**Verilen metin**.

========

Kobane Davası: Yaralayan değil yaralanan suçlu!
- Kobanê Davası’nda yargılanan Gülfer Akkaya, Ankara’daki Gar Katliamında yaralandığını belirterek, “Bu salon bir fanus gibi. Dosyada DAİŞ yok, ben varım. Türkiye'de demokrasinin kırıntısı kalmadı. Ama bu salonda hala hiçbir şey olmamış gibi yargılanıyoruz" dedi.
DAİŞ'in Kobenê’ye saldırısının ardından, Kurdistan ve Türkiye’nin pek çok kentinde meydana gelen 6-8 Ekim 2014 tarihli protestolar nedeniyle HDP eski Eşbaşkanları Figen Yüksekdağ ve Selahattin Demirtaş’ın da aralarında bulunduğu 18’i tutuklu 108 ismin yargılandığı Kobanê Davası sürüyor.
33’üncü duruşmanın 2’nci periyodu Sincan Kapalı Cezaevi Kampüsünde bulunan Ankara 22’nci Ağır Ceza Mahkemesi'nde görülen davaya, tutuklu yargılanan siyasetçilerin, Ses ve Görüntü Bilişim Sistemi (SEGBİS) üzerinden bağlandı.
‘Beni tam olarak neyle suçluyorsunuz?’
Kimlik tespiti ile başlayan duruşma, tutuksuz yargılanan Gülfer Akkaya’nın savunması ile devam etti. Akkaya, dava boyunca hangi örgüte, nasıl üye olduğuna dair bilgi verilmediğini belirterek, savunmasını neye ilişkin yapması gerektiğini bilmediğine dikkat çekti.
İddianamede somut delillerin olmadığının altını çizen Akkaya, “Beni tam olarak neden suçladığınızı bilmiyorum. Siz de tam olarak anlatamadınız. Hakkımda hiç ilişki kurulmadan insan alıkoymak, hırsızlık, hamile bir kadına düşük yapmaktan yüzlerce kez ceza istendi. Mütalaada ise müebbet istenmişti. Somut, herhangi bir durum olmasa da 37 yıllık ve bir ömürlük ceza istenilmiş. İnanılmaz bir şey! Bu kadar ceza istenmesi hepsinin tek nedeni 2014 yılında HDP MYK üyesi olmamla ilgili. Delil olarak sunulan materyaller arasında ‘yol kadındır’ kitabımı anlatmam yer aldı. Bir kaldırımda kadınların ellerinde balonlarla oturması ülkeyi bölme gerekçesi yapıldı” diye konuştu.

========

**Alıştırma girdileri**.
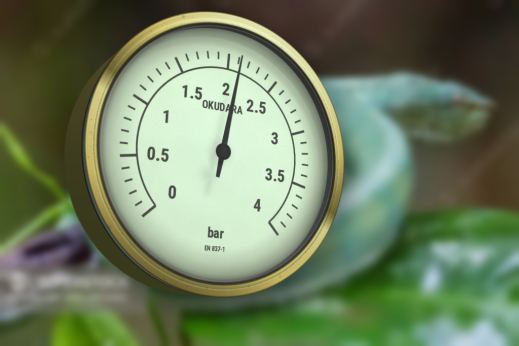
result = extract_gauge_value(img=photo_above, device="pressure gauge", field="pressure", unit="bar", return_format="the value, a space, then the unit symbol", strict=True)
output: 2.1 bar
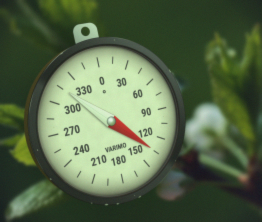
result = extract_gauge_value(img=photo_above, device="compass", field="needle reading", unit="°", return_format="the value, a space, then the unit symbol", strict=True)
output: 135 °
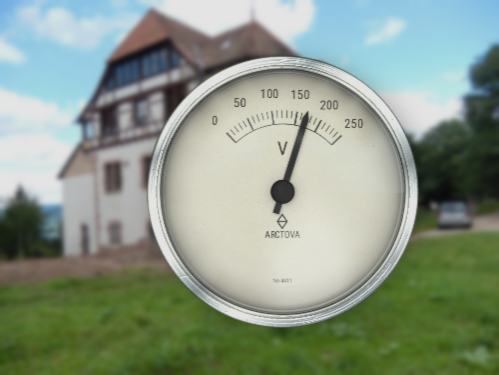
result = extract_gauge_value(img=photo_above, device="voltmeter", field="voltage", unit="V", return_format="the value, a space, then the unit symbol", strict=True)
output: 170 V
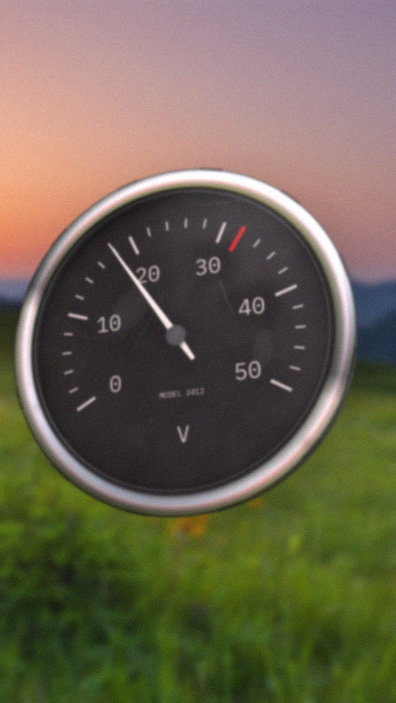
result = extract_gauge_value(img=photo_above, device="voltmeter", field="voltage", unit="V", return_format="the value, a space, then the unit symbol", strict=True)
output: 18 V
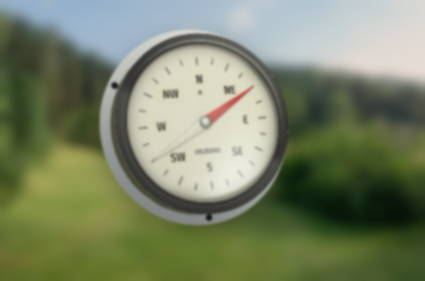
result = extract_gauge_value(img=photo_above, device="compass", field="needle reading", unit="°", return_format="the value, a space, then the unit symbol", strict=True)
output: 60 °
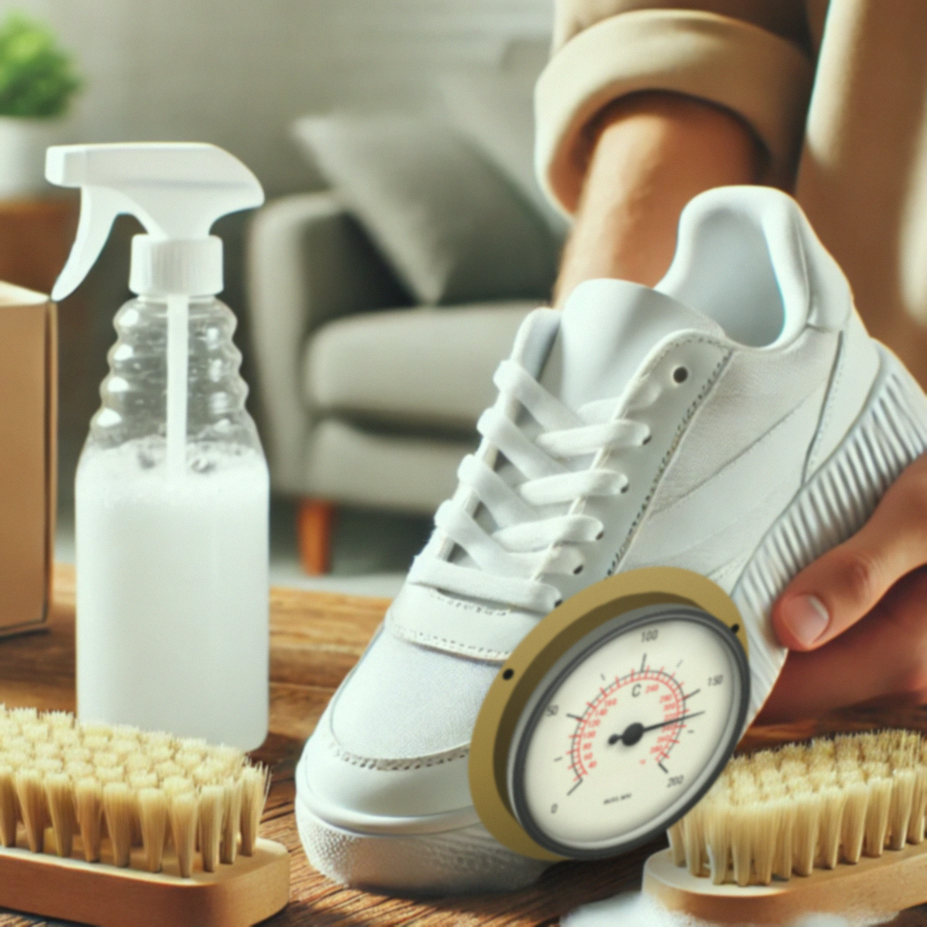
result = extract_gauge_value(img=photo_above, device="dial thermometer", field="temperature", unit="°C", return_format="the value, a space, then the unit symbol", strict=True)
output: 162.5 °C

========

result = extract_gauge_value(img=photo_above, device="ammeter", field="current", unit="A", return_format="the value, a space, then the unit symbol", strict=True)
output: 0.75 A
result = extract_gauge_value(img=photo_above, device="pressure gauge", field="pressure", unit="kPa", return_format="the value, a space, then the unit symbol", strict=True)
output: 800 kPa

========

**İstenen görevler**.
1 > Kobanê Davası haberinde "33’üncü duruşmanın 2’nci" ile başlayıp "bilmediğine dikkat çekti." ile biten bölümü aynen tekrarlayın.
2 > Satırlardan "then" kelimesini içerenlerin hepsini olduğu gibi döndürün ve büyük-küçük harf ayrımını dikkate alın.

**Görev sonuçları**.
1 >
33’üncü duruşmanın 2’nci periyodu Sincan Kapalı Cezaevi Kampüsünde bulunan Ankara 22’nci Ağır Ceza Mahkemesi'nde görülen davaya, tutuklu yargılanan siyasetçilerin, Ses ve Görüntü Bilişim Sistemi (SEGBİS) üzerinden bağlandı.
‘Beni tam olarak neyle suçluyorsunuz?’
Kimlik tespiti ile başlayan duruşma, tutuksuz yargılanan Gülfer Akkaya’nın savunması ile devam etti. Akkaya, dava boyunca hangi örgüte, nasıl üye olduğuna dair bilgi verilmediğini belirterek, savunmasını neye ilişkin yapması gerektiğini bilmediğine dikkat çekti.

2 >
result = extract_gauge_value(img=photo_above, device="pressure gauge", field="pressure", unit="bar", return_format="the value, a space, then the unit symbol", strict=True)
result = extract_gauge_value(img=photo_above, device="compass", field="needle reading", unit="°", return_format="the value, a space, then the unit symbol", strict=True)
result = extract_gauge_value(img=photo_above, device="voltmeter", field="voltage", unit="V", return_format="the value, a space, then the unit symbol", strict=True)
result = extract_gauge_value(img=photo_above, device="voltmeter", field="voltage", unit="V", return_format="the value, a space, then the unit symbol", strict=True)
result = extract_gauge_value(img=photo_above, device="compass", field="needle reading", unit="°", return_format="the value, a space, then the unit symbol", strict=True)
result = extract_gauge_value(img=photo_above, device="dial thermometer", field="temperature", unit="°C", return_format="the value, a space, then the unit symbol", strict=True)
result = extract_gauge_value(img=photo_above, device="ammeter", field="current", unit="A", return_format="the value, a space, then the unit symbol", strict=True)
result = extract_gauge_value(img=photo_above, device="pressure gauge", field="pressure", unit="kPa", return_format="the value, a space, then the unit symbol", strict=True)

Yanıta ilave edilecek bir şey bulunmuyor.